Please retype each record exactly as it stands below.

Collected data entries:
+ + + +

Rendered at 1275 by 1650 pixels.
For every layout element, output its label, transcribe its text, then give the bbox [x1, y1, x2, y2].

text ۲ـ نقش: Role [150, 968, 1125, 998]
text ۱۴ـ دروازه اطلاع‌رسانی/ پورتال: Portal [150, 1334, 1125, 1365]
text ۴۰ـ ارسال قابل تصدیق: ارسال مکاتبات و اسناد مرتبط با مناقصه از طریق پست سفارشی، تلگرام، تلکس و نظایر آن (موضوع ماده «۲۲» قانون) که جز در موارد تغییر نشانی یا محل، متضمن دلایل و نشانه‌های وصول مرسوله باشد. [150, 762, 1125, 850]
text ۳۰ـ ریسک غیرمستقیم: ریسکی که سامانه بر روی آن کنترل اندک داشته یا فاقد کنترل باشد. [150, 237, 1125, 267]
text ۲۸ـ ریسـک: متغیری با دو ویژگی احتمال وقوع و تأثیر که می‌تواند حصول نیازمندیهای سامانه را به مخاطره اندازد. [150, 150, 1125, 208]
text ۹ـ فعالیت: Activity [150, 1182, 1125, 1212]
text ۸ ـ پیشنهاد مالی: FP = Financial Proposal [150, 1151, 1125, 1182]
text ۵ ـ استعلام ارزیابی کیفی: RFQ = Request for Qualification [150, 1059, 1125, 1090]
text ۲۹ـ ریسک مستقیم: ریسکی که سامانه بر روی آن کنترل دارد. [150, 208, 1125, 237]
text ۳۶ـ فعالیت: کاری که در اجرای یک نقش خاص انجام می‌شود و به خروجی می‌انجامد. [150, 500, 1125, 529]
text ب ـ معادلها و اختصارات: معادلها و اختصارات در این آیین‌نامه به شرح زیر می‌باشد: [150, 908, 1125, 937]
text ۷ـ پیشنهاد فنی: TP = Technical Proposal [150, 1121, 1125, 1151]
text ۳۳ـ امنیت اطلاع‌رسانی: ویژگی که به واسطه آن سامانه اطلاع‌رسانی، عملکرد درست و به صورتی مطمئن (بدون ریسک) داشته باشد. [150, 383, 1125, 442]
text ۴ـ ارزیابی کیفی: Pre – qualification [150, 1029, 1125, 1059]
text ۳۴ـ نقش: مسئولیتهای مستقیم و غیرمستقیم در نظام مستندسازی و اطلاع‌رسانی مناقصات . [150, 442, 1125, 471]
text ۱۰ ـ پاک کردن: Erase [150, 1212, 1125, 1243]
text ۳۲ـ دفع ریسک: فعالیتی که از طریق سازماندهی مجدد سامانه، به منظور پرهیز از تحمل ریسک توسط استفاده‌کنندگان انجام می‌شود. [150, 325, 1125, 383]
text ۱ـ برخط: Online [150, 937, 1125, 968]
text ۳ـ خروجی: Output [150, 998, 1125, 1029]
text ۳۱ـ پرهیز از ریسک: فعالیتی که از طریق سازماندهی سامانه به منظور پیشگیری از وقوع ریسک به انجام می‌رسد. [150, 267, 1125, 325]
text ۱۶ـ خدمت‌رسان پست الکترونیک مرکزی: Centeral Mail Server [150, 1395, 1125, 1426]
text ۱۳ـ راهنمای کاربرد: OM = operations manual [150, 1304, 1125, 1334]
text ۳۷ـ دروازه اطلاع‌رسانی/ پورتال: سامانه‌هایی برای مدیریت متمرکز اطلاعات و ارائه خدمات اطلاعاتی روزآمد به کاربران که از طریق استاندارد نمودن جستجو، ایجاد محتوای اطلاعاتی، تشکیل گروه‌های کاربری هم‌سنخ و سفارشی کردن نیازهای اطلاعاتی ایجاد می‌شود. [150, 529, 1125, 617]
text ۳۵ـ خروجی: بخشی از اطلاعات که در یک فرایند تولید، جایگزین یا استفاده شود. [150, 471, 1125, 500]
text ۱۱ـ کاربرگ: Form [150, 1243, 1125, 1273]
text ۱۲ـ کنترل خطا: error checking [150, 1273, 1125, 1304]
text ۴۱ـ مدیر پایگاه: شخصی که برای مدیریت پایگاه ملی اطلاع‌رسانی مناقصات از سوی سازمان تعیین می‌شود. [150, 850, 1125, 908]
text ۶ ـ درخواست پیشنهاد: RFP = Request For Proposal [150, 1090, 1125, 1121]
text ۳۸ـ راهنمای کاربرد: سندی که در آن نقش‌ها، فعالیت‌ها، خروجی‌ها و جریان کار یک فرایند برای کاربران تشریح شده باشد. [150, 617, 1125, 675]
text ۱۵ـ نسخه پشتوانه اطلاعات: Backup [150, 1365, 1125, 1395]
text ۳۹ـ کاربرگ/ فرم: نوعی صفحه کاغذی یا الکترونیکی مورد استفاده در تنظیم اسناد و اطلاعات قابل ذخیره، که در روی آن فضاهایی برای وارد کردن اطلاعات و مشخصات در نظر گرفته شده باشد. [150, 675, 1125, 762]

+ + + +

#### [Answer space]
Rendered at 1275 by 1650 pixels.
For every layout element, output its label, transcribe its text, then give the bbox [x1, y1, x2, y2].

text ۲ـ نقش: Role [150, 968, 1125, 998]
text ۱۴ـ دروازه اطلاع‌رسانی/ پورتال: Portal [150, 1334, 1125, 1365]
text ۴۰ـ ارسال قابل تصدیق: ارسال مکاتبات و اسناد مرتبط با مناقصه از طریق پست سفارشی، تلگرام، تلکس و نظایر آن (موضوع ماده «۲۲» قانون) که جز در موارد تغییر نشانی یا محل، متضمن دلایل و نشانه‌های وصول مرسوله باشد. [150, 762, 1125, 850]
text ۳۰ـ ریسک غیرمستقیم: ریسکی که سامانه بر روی آن کنترل اندک داشته یا فاقد کنترل باشد. [150, 237, 1125, 267]
text ۲۸ـ ریسـک: متغیری با دو ویژگی احتمال وقوع و تأثیر که می‌تواند حصول نیازمندیهای سامانه را به مخاطره اندازد. [150, 150, 1125, 208]
text ۹ـ فعالیت: Activity [150, 1182, 1125, 1212]
text ۸ ـ پیشنهاد مالی: FP = Financial Proposal [150, 1151, 1125, 1182]
text ۵ ـ استعلام ارزیابی کیفی: RFQ = Request for Qualification [150, 1059, 1125, 1090]
text ۲۹ـ ریسک مستقیم: ریسکی که سامانه بر روی آن کنترل دارد. [150, 208, 1125, 237]
text ۳۶ـ فعالیت: کاری که در اجرای یک نقش خاص انجام می‌شود و به خروجی می‌انجامد. [150, 500, 1125, 529]
text ب ـ معادلها و اختصارات: معادلها و اختصارات در این آیین‌نامه به شرح زیر می‌باشد: [150, 908, 1125, 937]
text ۷ـ پیشنهاد فنی: TP = Technical Proposal [150, 1121, 1125, 1151]
text ۳۳ـ امنیت اطلاع‌رسانی: ویژگی که به واسطه آن سامانه اطلاع‌رسانی، عملکرد درست و به صورتی مطمئن (بدون ریسک) داشته باشد. [150, 383, 1125, 442]
text ۴ـ ارزیابی کیفی: Pre – qualification [150, 1029, 1125, 1059]
text ۳۴ـ نقش: مسئولیتهای مستقیم و غیرمستقیم در نظام مستندسازی و اطلاع‌رسانی مناقصات . [150, 442, 1125, 471]
text ۱۰ ـ پاک کردن: Erase [150, 1212, 1125, 1243]
text ۳۲ـ دفع ریسک: فعالیتی که از طریق سازماندهی مجدد سامانه، به منظور پرهیز از تحمل ریسک توسط استفاده‌کنندگان انجام می‌شود. [150, 325, 1125, 383]
text ۱ـ برخط: Online [150, 937, 1125, 968]
text ۳ـ خروجی: Output [150, 998, 1125, 1029]
text ۳۱ـ پرهیز از ریسک: فعالیتی که از طریق سازماندهی سامانه به منظور پیشگیری از وقوع ریسک به انجام می‌رسد. [150, 267, 1125, 325]
text ۱۶ـ خدمت‌رسان پست الکترونیک مرکزی: Centeral Mail Server [150, 1395, 1125, 1426]
text ۱۳ـ راهنمای کاربرد: OM = operations manual [150, 1304, 1125, 1334]
text ۳۷ـ دروازه اطلاع‌رسانی/ پورتال: سامانه‌هایی برای مدیریت متمرکز اطلاعات و ارائه خدمات اطلاعاتی روزآمد به کاربران که از طریق استاندارد نمودن جستجو، ایجاد محتوای اطلاعاتی، تشکیل گروه‌های کاربری هم‌سنخ و سفارشی کردن نیازهای اطلاعاتی ایجاد می‌شود. [150, 529, 1125, 617]
text ۳۵ـ خروجی: بخشی از اطلاعات که در یک فرایند تولید، جایگزین یا استفاده شود. [150, 471, 1125, 500]
text ۱۱ـ کاربرگ: Form [150, 1243, 1125, 1273]
text ۱۲ـ کنترل خطا: error checking [150, 1273, 1125, 1304]
text ۴۱ـ مدیر پایگاه: شخصی که برای مدیریت پایگاه ملی اطلاع‌رسانی مناقصات از سوی سازمان تعیین می‌شود. [150, 850, 1125, 908]
text ۶ ـ درخواست پیشنهاد: RFP = Request For Proposal [150, 1090, 1125, 1121]
text ۳۸ـ راهنمای کاربرد: سندی که در آن نقش‌ها، فعالیت‌ها، خروجی‌ها و جریان کار یک فرایند برای کاربران تشریح شده باشد. [150, 617, 1125, 675]
text ۱۵ـ نسخه پشتوانه اطلاعات: Backup [150, 1365, 1125, 1395]
text ۳۹ـ کاربرگ/ فرم: نوعی صفحه کاغذی یا الکترونیکی مورد استفاده در تنظیم اسناد و اطلاعات قابل ذخیره، که در روی آن فضاهایی برای وارد کردن اطلاعات و مشخصات در نظر گرفته شده باشد. [150, 675, 1125, 762]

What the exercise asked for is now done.